Assignment:
Look through the listing below, and wherever a line has the string "Courtyard", copy it.

Record excerpts:
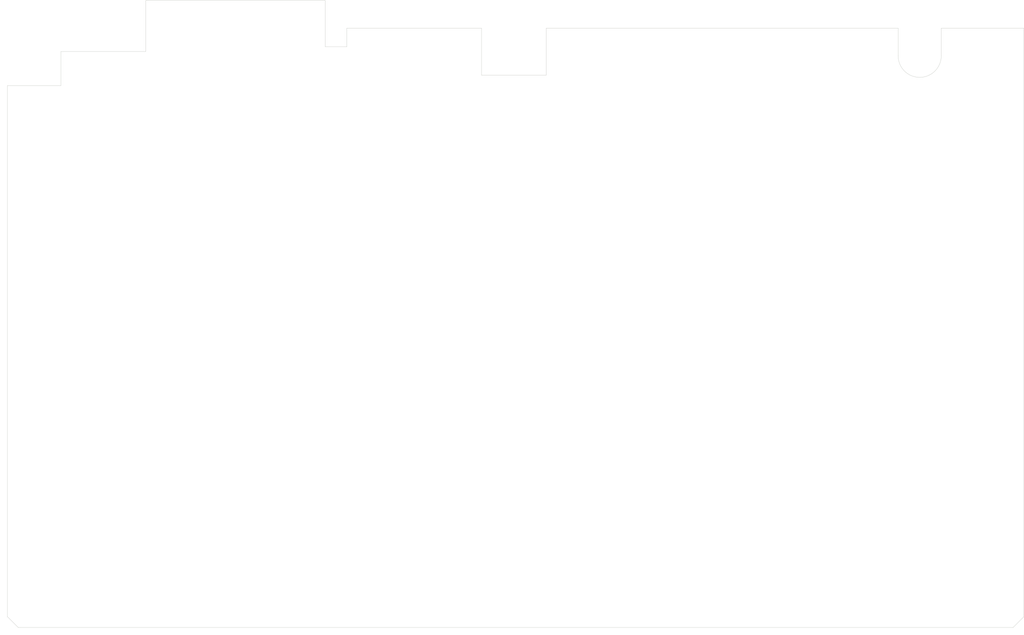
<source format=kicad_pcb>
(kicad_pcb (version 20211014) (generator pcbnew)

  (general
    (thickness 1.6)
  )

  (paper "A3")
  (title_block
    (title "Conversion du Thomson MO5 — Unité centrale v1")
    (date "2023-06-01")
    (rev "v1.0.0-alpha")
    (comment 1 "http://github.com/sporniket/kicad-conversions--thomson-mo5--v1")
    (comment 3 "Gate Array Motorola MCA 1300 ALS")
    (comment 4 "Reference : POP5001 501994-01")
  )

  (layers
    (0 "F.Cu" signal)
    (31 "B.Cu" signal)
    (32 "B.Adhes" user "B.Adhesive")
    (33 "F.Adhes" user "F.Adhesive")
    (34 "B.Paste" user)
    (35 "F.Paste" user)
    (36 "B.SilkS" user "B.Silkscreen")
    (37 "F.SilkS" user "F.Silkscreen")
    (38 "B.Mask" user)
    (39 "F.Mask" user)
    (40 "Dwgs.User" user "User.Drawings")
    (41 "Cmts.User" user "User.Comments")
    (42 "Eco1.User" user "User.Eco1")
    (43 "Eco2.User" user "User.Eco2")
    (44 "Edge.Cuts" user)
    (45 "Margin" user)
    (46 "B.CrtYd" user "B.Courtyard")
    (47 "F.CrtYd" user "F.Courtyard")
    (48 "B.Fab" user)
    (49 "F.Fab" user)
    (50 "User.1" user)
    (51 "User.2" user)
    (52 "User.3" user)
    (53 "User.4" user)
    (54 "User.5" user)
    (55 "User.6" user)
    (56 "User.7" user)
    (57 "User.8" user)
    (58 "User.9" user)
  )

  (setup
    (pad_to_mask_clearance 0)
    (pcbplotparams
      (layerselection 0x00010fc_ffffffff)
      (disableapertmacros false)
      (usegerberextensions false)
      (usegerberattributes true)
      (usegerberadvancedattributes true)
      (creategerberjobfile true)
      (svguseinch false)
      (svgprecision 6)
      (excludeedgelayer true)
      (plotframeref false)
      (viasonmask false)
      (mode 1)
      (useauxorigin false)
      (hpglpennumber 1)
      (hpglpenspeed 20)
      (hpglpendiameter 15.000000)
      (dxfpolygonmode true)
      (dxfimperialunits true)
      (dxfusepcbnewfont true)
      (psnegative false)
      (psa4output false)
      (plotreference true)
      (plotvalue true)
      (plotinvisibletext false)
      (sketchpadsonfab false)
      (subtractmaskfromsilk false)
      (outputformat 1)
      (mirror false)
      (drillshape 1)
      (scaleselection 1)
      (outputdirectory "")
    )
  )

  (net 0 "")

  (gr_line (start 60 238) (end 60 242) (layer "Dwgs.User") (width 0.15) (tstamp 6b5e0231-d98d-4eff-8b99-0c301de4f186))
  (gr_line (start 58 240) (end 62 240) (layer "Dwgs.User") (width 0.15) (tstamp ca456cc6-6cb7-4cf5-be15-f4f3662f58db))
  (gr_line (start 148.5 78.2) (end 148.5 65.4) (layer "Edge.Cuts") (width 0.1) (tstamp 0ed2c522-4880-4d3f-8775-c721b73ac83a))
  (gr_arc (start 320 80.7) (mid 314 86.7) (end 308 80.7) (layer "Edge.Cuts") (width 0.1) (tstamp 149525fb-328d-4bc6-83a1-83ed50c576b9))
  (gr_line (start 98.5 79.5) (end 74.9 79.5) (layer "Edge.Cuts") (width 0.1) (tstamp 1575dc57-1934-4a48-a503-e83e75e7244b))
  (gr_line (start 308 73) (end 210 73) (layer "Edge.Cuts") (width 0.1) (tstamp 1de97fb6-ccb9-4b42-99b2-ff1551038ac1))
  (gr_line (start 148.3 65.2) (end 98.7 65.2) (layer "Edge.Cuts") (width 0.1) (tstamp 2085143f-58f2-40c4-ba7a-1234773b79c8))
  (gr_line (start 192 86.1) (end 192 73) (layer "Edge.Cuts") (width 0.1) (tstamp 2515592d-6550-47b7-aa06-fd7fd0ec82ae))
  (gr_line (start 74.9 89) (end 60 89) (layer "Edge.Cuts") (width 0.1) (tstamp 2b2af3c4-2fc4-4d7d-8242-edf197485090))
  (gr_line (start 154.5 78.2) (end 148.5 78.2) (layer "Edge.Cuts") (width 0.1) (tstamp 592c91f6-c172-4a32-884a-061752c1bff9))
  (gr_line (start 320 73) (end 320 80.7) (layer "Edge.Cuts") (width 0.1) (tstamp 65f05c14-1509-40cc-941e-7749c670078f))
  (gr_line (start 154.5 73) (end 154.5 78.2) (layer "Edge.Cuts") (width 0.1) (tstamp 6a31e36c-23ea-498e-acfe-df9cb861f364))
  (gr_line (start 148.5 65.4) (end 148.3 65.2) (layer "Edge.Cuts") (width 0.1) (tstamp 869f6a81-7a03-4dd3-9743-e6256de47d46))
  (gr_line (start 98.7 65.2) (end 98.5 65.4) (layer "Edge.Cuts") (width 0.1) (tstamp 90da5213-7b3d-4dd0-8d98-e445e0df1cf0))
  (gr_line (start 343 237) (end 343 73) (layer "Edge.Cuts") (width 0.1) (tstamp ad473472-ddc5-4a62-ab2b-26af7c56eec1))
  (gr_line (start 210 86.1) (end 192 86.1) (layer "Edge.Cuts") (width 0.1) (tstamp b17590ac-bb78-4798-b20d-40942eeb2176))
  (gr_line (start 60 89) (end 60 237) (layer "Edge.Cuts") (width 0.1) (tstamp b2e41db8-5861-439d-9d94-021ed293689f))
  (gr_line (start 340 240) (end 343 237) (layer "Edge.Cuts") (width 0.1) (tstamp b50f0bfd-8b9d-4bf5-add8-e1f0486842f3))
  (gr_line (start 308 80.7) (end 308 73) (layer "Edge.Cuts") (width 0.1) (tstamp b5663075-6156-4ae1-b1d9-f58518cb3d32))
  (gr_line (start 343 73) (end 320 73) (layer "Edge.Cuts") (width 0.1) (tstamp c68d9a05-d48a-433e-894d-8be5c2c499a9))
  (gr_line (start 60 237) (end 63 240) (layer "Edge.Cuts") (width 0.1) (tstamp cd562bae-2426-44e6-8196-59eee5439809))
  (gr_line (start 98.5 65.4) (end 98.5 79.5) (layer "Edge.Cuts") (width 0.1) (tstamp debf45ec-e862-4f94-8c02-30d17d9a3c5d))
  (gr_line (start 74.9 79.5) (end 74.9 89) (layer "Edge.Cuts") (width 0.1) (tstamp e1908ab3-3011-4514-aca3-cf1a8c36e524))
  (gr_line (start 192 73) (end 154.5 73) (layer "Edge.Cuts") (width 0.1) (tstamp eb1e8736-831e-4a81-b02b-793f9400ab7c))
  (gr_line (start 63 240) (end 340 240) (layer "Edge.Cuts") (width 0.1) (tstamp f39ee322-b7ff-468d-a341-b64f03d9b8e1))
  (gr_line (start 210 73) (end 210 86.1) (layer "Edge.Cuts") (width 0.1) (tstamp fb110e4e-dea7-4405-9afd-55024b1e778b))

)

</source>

--

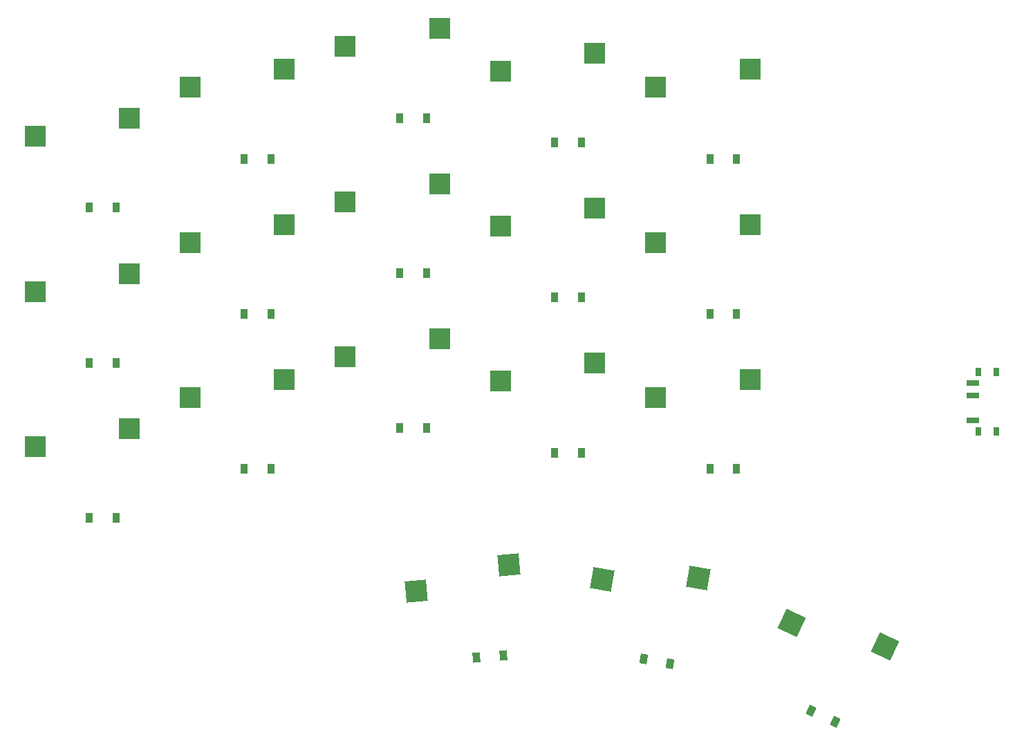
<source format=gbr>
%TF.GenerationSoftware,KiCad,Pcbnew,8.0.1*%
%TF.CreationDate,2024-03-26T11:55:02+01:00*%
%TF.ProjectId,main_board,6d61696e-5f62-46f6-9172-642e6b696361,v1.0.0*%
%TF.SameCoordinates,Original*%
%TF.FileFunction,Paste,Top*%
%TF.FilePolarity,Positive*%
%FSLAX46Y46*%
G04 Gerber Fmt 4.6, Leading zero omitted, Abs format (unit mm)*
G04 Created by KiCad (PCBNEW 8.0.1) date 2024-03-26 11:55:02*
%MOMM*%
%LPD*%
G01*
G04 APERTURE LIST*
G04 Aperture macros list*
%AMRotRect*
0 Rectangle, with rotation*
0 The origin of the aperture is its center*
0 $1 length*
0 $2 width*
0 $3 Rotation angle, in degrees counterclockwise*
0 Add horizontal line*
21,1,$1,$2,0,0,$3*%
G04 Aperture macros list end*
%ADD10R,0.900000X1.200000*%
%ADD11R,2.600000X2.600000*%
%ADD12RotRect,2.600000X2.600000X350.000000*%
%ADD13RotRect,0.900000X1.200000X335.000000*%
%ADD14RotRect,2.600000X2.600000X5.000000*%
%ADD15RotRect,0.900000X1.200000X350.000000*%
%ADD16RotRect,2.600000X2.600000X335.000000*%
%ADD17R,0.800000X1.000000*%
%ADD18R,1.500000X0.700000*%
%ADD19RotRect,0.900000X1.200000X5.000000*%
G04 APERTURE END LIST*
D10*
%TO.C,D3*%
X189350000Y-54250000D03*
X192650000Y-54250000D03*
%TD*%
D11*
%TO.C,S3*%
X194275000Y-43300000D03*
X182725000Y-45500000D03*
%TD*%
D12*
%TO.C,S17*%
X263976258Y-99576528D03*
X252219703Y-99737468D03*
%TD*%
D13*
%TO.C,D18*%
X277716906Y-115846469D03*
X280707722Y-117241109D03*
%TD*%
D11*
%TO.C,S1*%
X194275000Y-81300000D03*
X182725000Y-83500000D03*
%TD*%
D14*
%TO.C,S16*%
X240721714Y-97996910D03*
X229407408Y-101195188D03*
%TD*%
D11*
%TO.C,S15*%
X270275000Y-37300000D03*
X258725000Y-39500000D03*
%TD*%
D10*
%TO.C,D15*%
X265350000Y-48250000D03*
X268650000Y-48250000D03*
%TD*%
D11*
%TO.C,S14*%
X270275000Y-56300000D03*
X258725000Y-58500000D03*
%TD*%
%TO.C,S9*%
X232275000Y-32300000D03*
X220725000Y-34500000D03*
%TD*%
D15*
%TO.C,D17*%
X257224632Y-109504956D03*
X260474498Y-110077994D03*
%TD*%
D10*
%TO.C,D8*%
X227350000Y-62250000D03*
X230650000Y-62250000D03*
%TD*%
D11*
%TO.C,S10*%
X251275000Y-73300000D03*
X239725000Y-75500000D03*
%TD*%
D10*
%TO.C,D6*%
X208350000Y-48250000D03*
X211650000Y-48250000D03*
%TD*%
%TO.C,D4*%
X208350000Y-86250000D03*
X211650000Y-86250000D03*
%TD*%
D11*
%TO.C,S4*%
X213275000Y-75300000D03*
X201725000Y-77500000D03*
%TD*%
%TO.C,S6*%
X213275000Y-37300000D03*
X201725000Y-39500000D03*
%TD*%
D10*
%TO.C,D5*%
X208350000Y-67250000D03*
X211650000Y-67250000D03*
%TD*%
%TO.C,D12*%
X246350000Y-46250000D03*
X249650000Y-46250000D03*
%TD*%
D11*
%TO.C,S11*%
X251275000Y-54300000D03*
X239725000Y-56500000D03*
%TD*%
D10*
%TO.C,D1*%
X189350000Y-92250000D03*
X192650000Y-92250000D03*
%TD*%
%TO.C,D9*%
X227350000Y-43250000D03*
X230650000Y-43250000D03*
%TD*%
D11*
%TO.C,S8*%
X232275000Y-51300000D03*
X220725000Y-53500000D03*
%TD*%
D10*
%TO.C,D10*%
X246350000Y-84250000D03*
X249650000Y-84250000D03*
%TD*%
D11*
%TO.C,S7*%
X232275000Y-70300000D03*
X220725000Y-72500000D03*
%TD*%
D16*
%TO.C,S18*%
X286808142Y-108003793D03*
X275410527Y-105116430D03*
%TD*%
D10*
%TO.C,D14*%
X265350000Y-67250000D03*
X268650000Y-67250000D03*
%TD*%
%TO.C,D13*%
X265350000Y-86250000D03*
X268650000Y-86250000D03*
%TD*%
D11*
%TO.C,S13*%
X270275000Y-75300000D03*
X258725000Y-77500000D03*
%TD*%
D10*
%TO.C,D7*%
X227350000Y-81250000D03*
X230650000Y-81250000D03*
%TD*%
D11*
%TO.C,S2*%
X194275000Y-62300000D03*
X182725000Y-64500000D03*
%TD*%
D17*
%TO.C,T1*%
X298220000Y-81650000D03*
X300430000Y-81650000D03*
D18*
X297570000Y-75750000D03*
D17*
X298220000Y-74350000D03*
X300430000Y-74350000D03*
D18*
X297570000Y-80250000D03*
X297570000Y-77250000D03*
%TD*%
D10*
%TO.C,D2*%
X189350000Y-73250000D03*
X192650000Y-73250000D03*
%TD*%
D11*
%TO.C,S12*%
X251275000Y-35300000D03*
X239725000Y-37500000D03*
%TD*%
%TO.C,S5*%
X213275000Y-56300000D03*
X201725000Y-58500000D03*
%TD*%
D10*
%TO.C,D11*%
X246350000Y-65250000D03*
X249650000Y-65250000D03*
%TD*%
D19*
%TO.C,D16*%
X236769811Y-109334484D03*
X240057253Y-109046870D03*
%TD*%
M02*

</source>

Expected answer:
    (46 "B.CrtYd" user "B.Courtyard")
    (47 "F.CrtYd" user "F.Courtyard")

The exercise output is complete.